In an attempt to placate investors’ concerns about systemic management failings at the company and the attention they were receiving, former Suncor CEO Mark Little promised that the company would be adopting mining safety technology for what he said would be the first time in the oil sands. Two months later, on July 7, 2022, a 26-year-old worker died after being struck by equipment. The next day Little stepped down as chief executive and president and resigned from the company’s board of directors.

In a bid to shift blame for the corporation’s horrendous safety record and supposedly reduce the potential for injuries and deaths, Suncor announced at its investor day event in November that it would reduce its contract workforce by 20 percent by mid-2023.

But it is precisely the strategy of contracting out that has contributed to the ability of corporations to reap enormous profits and enrich their executives and shareholders by using the lowest-bid competitors. Such companies often pay less, offer few if any benefits and rarely guarantee full-time work to their employees. The pledge by Suncor to reduce the use of such economically advantageous methods will quickly come up against demands for an improved bottom line.

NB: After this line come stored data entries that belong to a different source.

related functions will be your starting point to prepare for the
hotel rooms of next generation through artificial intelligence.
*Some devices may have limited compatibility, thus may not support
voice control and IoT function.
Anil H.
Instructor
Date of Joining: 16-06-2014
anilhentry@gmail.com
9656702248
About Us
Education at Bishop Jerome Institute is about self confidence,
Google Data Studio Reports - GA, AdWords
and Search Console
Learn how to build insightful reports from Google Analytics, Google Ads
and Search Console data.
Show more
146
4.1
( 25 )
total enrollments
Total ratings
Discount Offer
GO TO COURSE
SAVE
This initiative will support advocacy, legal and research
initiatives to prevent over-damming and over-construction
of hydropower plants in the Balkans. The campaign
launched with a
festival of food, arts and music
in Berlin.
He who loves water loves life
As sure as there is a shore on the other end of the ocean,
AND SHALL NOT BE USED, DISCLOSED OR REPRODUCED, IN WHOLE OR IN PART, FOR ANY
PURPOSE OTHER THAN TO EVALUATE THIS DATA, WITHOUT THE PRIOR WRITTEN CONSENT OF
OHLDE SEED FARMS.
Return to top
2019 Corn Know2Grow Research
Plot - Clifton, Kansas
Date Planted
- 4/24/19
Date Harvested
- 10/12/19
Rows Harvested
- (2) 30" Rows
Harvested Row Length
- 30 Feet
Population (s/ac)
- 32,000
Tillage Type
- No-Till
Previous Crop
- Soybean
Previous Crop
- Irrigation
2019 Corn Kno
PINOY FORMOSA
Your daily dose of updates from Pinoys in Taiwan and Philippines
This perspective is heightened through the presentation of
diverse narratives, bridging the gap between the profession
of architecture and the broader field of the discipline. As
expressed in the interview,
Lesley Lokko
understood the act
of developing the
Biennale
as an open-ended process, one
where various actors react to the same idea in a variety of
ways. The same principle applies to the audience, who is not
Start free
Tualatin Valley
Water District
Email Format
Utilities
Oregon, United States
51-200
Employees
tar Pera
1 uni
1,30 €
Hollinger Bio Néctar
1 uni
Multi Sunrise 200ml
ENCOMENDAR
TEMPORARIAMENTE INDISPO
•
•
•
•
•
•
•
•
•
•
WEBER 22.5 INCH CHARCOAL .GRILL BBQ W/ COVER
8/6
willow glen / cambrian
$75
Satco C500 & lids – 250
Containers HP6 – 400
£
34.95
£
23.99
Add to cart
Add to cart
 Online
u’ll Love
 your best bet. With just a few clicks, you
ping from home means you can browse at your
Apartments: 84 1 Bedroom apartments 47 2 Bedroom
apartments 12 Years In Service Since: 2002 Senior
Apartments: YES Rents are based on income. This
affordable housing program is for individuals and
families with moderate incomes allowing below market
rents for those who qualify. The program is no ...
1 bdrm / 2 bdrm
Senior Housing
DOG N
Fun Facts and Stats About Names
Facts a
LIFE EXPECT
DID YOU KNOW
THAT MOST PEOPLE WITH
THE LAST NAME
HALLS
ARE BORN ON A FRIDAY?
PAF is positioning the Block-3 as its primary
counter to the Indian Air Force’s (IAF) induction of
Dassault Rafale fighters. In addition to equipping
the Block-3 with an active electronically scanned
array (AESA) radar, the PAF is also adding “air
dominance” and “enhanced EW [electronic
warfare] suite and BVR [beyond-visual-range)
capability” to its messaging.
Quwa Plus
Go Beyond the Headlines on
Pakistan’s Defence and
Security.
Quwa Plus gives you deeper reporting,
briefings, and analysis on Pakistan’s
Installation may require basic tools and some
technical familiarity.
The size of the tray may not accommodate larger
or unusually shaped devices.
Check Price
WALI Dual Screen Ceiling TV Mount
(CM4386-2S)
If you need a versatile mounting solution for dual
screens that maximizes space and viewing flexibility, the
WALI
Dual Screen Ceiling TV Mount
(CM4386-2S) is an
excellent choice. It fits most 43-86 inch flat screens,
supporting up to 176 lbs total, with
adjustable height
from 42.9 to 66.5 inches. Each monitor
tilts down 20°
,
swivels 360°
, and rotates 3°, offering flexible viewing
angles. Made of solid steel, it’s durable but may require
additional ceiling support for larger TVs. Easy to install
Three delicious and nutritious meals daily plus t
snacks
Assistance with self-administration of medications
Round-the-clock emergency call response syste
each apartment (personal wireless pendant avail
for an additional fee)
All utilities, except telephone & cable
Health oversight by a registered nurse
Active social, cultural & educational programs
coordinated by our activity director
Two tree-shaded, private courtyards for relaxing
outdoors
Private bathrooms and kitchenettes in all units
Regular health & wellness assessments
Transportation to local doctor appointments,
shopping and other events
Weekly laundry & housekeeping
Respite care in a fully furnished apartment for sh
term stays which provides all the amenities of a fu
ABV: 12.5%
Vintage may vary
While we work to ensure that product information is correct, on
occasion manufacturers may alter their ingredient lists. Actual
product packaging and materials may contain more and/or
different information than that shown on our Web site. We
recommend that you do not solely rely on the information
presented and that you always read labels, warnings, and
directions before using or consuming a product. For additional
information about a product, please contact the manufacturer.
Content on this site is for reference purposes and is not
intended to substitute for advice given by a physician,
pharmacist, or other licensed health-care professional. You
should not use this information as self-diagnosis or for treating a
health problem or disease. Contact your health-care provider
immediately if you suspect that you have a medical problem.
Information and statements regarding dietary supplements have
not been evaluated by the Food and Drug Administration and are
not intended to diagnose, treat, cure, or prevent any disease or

The contract service provider involved in Poitras’ death was known at the time of the incident as Christina River Construction, a division of Christina River Enterprises. Founded in 1987 as an oilfield services company, the business is owned by Fort McMurray 468 First Nation. Two months after the death of Poitras, the company changed its name to Fort McMurray First Nation Group of Companies (FMFN Group). In announcing the change, the company stated, “The new name reflects the company’s growth, and commitment to the community it serves. … The FMFN Group contributes to the overall growth and sustainability of our community by working with local businesses and industry partners.”

In 2019, Fort McMurray 468 First Nation was embroiled in allegations of corruption in the wake of a lawsuit over expenses and bonuses paid to the band chief, the CEO of the band’s business arm, Christina River Enterprises, a corporation controlled by that executive, and a sitting and former band councilor.

The band councilor who initiated the lawsuit was suspended from her duties and was facing an internal disciplinary hearing, but now sits on the Board of Directors of FMFN Group.

The dependence of Fort McMurray 468 First Nation and many others like it on rapacious energy companies to support inadequate social services is the product of the capitalist profit system, which has flung open large parts of resource-rich land for ruthless exploitation by profit-hungry corporations. Successive federal governments, including the current Trudeau Liberals, have systematically and deliberately underfunded First Nations programs, helping perpetuate the conditions of desperate poverty that are rooted in the bloody seizure of Native lands by the Canadian capitalist class during the latter part of the 19th century.

Brad Callihoo, chief executive of the band government, said the government could not build infrastructure and homes in the community without the economic activity of oil sands development. “We can’t do that with government funding,” he said. “That’s done because we do world class work for the industry up here.”

Huge corporations are given a virtually free hand to exploit and pollute vast expanses of land in pursuit of private profit. Occasionally, they face insignificant fines for the workers they kill through negligence. The smaller players who surround this rot get caught up in corruption and cutting corners to compete for the crumbs. And another worker forced to travel across the country to make a living is dead.